> [Vorliegender Textauszug]:
· · · ·

Ähnlich ist es eine Sache, die aktuelle Interaktion von Mutter und Kind zu beobachten, aber eine andere, zu verstehen, wie das Kind die mütterliche Pflegehandlungen erlebt.


Ich denke, daß mit diesem Argument zweifellos vorhandene Unterschiede beider Verfahrensweisen übertrieben werden. Kohut übersieht, daß auch Direktbeobachtung durchaus empathisch verfahren kann. »Die empathische Beobachtungsweise ist in der Behandlung ebenso anwendbar wie in formaleren Forschungssettings …« (Cohler 1980, S. 83; ähnlich Stechler 1983, S. 44f.). Bestimmte Experimente und Beobachtungen wären gar nicht möglich, wenn nicht auch die Direktbeobachter äußerst sensibel auf den Zustand des Kleinkindes eingestimmt wären.

 

Der wesentliche Unterschied zwischen beiden Methoden ist also nicht der, daß im einen Fall Empathie mobilisiert wird und im anderen nicht, sondern er liegt eher darin, daß der Analytiker teilnehmender Beobachter ist, d.h. die Übertragung empathisch begleitet und aktiv interveniert, während der Direktbeobachter sich des zweiten Schrittes in der Regel enthält (s. Loewald 1984, S. 169f.).

· · · ·

> [Datenauszüge]:

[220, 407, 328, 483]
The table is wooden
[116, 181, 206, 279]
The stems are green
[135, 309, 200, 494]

· · · ·

> [Aufgabenstellung]: Worin liegt laut dem Textauszug über Direktbeobachtung und psychoanalytische Behandlung der wesentliche Unterschied zwischen den beiden Methoden?

> [Lösung]: Der Analytiker ist teilnehmender Beobachter, der die Übertragung empathisch begleitet und aktiv interveniert, während der Direktbeobachter auf diesen zweiten Schritt in der Regel verzichtet.